Pantheism is a relatively modern concept. Although for millenia, people have ascribed divinity and spirituality to many aspects of nature, the modern Pantheist philosophy is only a few centuries old. The word literally means "all god", or "everything is god". Pantheists see all of nature and reality as a manifestation of god, or even as the embodiment of god, or that god and the universe are identical. As with other god-philosophies, there is no single, well defined type of pantheist. Many people who might be regarded as having pantheist views would not see each other as sharing a single worldview. It is really a very fuzzy concept, and has no specific doctrine. Although some religions have strong elements of pantheism (Advaita Vedanta Hinduism, Kabbalistic Judaism, ancient Celtic spirituality, Sufi mysticism), none of them encompass all of the others. Probably most people are not even aware of what pantheism is, unless they have actually researched it. Because pantheism is really just a very weak form of religion, I am classifying it in this "spiritual but not religious" camp.

Personal Power variety

This branch focuses on accessing personal power and untapped inner resources. It utilizes Westernized versions of meditation and a Buddhist-like reduction in focus on desire, on the self, and on "ego" (as Eckhart Tolle conceives it). It distills some elements of Hinduism, Zen, Taoism, and Buddhism into a form palatable to Western tastes by, among other things, jettisoning the mind-numbing pantheons of unpronounceable Asian deities, avatars, gurus, and other characters. With a steady avoidance of issues surrounding god and ethereal concepts, it emphasizes personal growth and achievement of inner peace by helping people attend to elements of life that are less superficial and more meaningful.

■ ■ ■ ■ ■

## EXERCISE SET
A – Answer each of these from the text on pantheism:
(i) What does the word "pantheism" literally mean?
(ii) In which camp does the writer place pantheism?
(iii) What does the Personal Power variety focus on?
B – List every religion or tradition that the text on pantheism names as having strong elements of pantheism.

■ ■ ■ ■ ■

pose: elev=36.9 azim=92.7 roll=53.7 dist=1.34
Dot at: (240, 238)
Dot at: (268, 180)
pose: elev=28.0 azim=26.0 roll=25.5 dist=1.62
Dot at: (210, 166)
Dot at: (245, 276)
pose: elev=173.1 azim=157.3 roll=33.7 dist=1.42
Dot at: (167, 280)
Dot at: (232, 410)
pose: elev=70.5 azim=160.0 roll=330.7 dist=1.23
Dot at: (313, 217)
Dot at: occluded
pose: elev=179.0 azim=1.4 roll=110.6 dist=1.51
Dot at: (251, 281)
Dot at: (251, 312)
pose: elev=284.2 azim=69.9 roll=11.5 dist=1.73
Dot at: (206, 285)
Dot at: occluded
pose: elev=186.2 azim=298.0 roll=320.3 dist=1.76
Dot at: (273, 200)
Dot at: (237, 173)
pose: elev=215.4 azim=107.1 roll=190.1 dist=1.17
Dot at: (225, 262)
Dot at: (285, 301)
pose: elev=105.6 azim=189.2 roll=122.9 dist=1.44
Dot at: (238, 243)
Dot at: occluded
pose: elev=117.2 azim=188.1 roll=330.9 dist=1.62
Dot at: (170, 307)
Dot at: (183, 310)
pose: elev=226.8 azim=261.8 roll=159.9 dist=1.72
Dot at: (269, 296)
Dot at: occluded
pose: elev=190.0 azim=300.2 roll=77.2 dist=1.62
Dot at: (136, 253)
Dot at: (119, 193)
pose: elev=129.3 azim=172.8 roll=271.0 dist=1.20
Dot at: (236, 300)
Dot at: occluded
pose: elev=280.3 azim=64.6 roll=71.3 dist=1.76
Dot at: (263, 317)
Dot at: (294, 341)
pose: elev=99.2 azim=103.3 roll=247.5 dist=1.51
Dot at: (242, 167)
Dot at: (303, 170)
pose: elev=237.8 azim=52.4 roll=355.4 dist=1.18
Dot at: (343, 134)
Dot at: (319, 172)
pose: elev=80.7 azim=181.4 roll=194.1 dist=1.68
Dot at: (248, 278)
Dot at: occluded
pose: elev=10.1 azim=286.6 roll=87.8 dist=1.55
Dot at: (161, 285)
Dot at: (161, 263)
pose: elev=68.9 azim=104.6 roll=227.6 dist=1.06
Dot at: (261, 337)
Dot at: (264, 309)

■ ■ ■ ■ ■

## ANSWER LIST
A –
(i) "All god," or "everything is god."
(ii) The "spiritual but not religious" camp.
(iii) Accessing personal power and untapped inner resources.

B –
Advaita Vedanta Hinduism
Kabbalistic Judaism
Ancient Celtic spirituality
Sufi mysticism